*** Opening of LISTED RECORDS ***

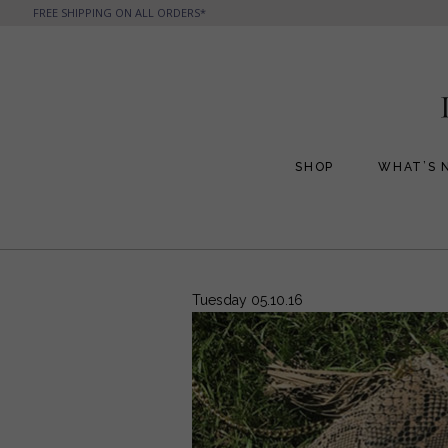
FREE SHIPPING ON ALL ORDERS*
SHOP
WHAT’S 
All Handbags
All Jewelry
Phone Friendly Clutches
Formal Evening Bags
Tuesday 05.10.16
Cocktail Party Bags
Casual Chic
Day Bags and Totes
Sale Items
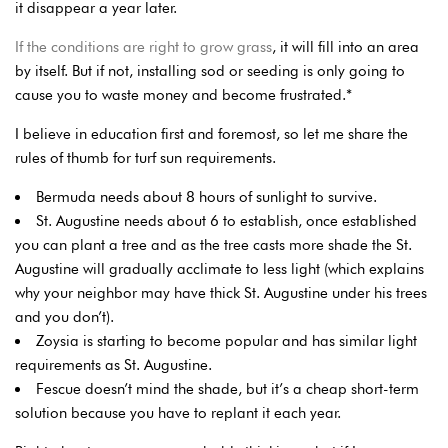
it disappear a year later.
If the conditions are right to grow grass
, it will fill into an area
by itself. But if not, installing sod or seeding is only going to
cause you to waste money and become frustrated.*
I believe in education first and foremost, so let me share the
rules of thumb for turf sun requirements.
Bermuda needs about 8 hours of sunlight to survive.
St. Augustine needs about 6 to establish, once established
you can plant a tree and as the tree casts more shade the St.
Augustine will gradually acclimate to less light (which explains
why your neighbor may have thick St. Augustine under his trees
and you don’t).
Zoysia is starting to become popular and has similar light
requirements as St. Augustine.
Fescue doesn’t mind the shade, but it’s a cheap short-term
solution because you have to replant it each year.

*** Close of LISTED RECORDS ***
*** Opening of LISTED RECORDS ***

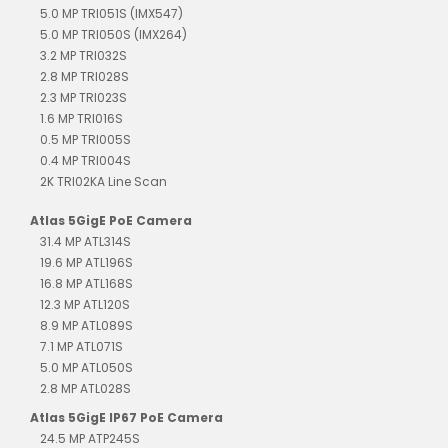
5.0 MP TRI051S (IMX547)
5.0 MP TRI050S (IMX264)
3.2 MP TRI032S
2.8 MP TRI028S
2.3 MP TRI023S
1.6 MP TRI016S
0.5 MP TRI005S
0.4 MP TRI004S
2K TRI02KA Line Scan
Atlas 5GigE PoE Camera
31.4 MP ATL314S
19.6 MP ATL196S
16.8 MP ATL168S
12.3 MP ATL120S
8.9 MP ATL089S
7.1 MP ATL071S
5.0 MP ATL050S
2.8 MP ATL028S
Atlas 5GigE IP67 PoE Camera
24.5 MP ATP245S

*** Close of LISTED RECORDS ***
*** Opening of LISTED RECORDS ***

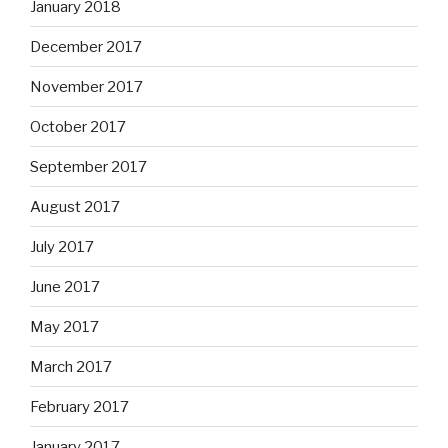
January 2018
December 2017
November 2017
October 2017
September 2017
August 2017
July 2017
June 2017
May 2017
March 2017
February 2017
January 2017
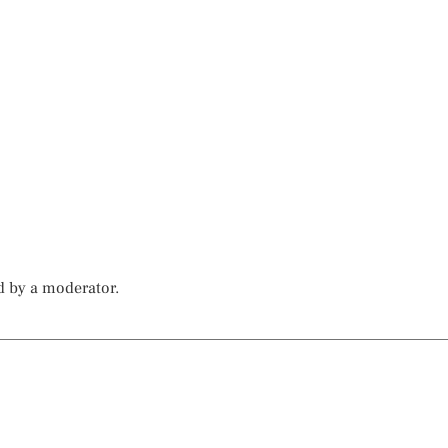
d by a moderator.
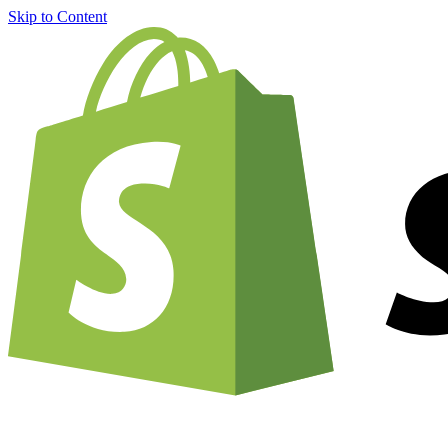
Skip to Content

*** Close of LISTED RECORDS ***

## WHAT TO DO
Without the pictures, give again exactly the lines above starting at the line containing "FREE SHIPPING ON ALL ORDERS*" and ending at the line containing "it disappear a year later.".

## OUTPUT FOR THIS EXERCISE
FREE SHIPPING ON ALL ORDERS*
SHOP
WHAT’S 
All Handbags
All Jewelry
Phone Friendly Clutches
Formal Evening Bags
Tuesday 05.10.16
Cocktail Party Bags
Casual Chic
Day Bags and Totes
Sale Items
it disappear a year later.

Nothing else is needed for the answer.